_TRY IT_
The reply should consist of the line containing "<sup>12</sup> Se la" and all lines after it in the listing below, reproduced exactly and nothing more.

========

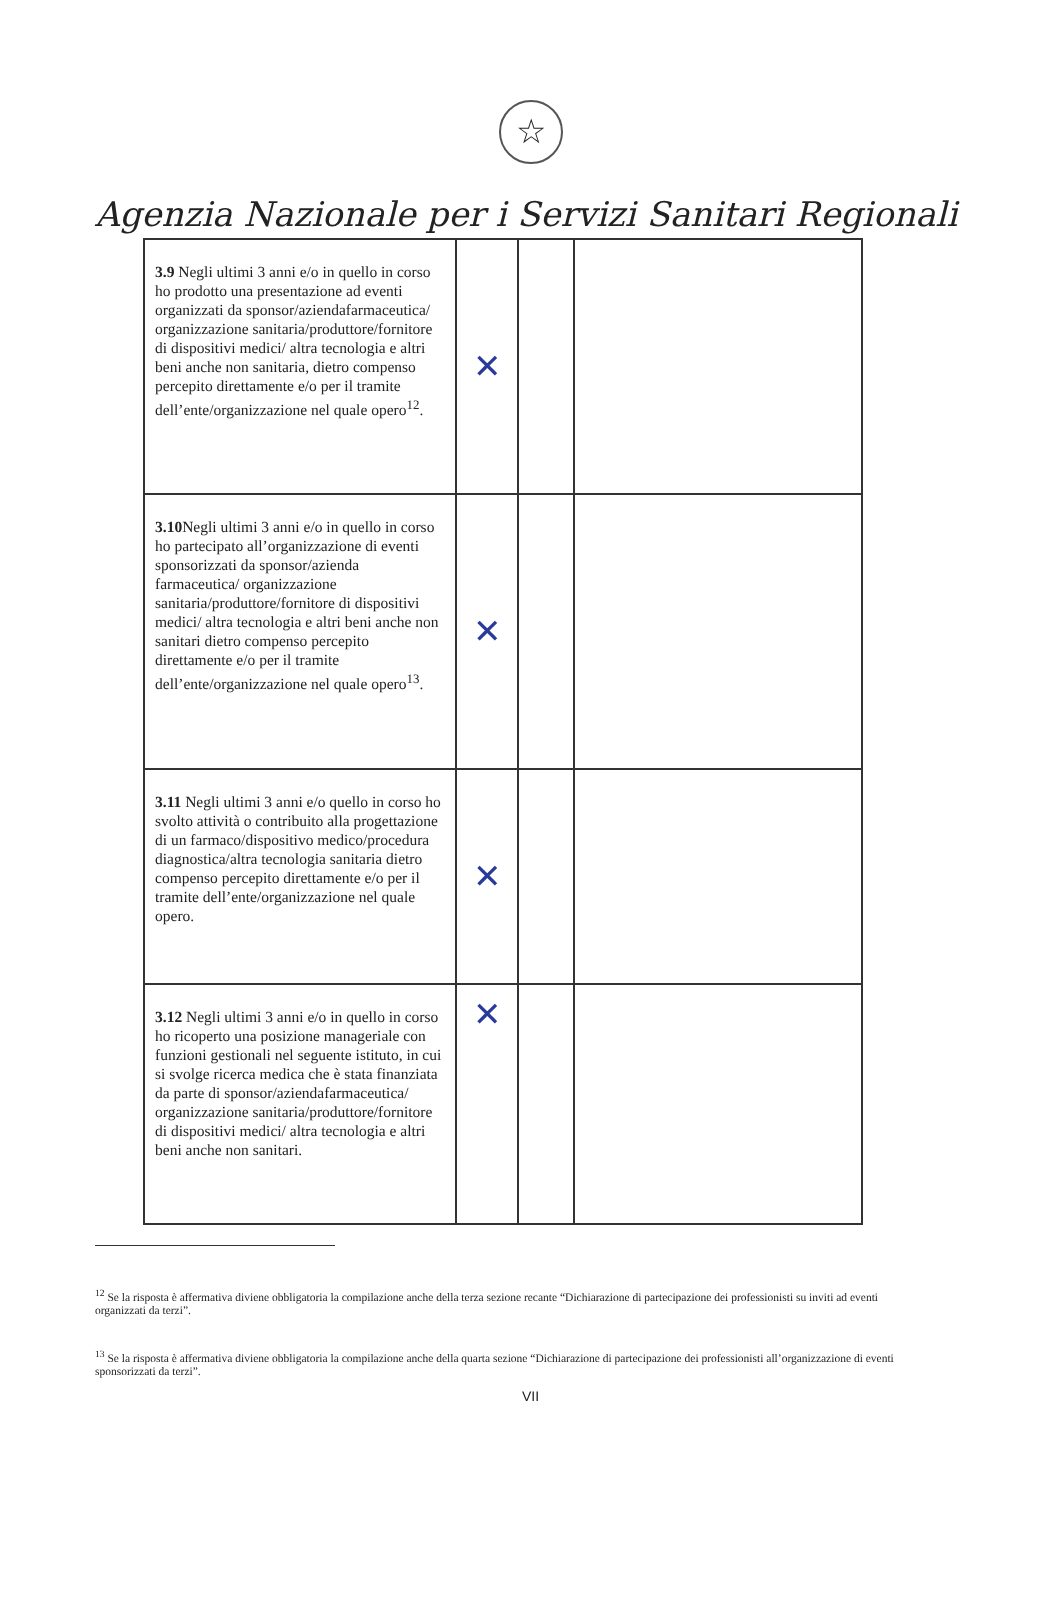☆
Agenzia Nazionale per i Servizi Sanitari Regionali
| 3.9 Negli ultimi 3 anni e/o in quello in corso ho prodotto una presentazione ad eventi organizzati da sponsor/aziendafarmaceutica/ organizzazione sanitaria/produttore/fornitore di dispositivi medici/ altra tecnologia e altri beni anche non sanitaria, dietro compenso percepito direttamente e/o per il tramite dell’ente/organizzazione nel quale opero<sup>12</sup>. | ✕ | | |
| 3.10 Negli ultimi 3 anni e/o in quello in corso ho partecipato all’organizzazione di eventi sponsorizzati da sponsor/azienda farmaceutica/ organizzazione sanitaria/produttore/fornitore di dispositivi medici/ altra tecnologia e altri beni anche non sanitari dietro compenso percepito direttamente e/o per il tramite dell’ente/organizzazione nel quale opero<sup>13</sup>. | ✕ | | |
| 3.11 Negli ultimi 3 anni e/o quello in corso ho svolto attività o contribuito alla progettazione di un farmaco/dispositivo medico/procedura diagnostica/altra tecnologia sanitaria dietro compenso percepito direttamente e/o per il tramite dell’ente/organizzazione nel quale opero. | ✕ | | |
| 3.12 Negli ultimi 3 anni e/o in quello in corso ho ricoperto una posizione manageriale con funzioni gestionali nel seguente istituto, in cui si svolge ricerca medica che è stata finanziata da parte di sponsor/aziendafarmaceutica/ organizzazione sanitaria/produttore/fornitore di dispositivi medici/ altra tecnologia e altri beni anche non sanitari. | ✕ | | |
<sup>12</sup> Se la risposta è affermativa diviene obbligatoria la compilazione anche della terza sezione recante “Dichiarazione di partecipazione dei professionisti su inviti ad eventi organizzati da terzi”.
<sup>13</sup> Se la risposta è affermativa diviene obbligatoria la compilazione anche della quarta sezione “Dichiarazione di partecipazione dei professionisti all’organizzazione di eventi sponsorizzati da terzi”.
VII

========

_OUTPUT_
<sup>12</sup> Se la risposta è affermativa diviene obbligatoria la compilazione anche della terza sezione recante “Dichiarazione di partecipazione dei professionisti su inviti ad eventi organizzati da terzi”.
<sup>13</sup> Se la risposta è affermativa diviene obbligatoria la compilazione anche della quarta sezione “Dichiarazione di partecipazione dei professionisti all’organizzazione di eventi sponsorizzati da terzi”.
VII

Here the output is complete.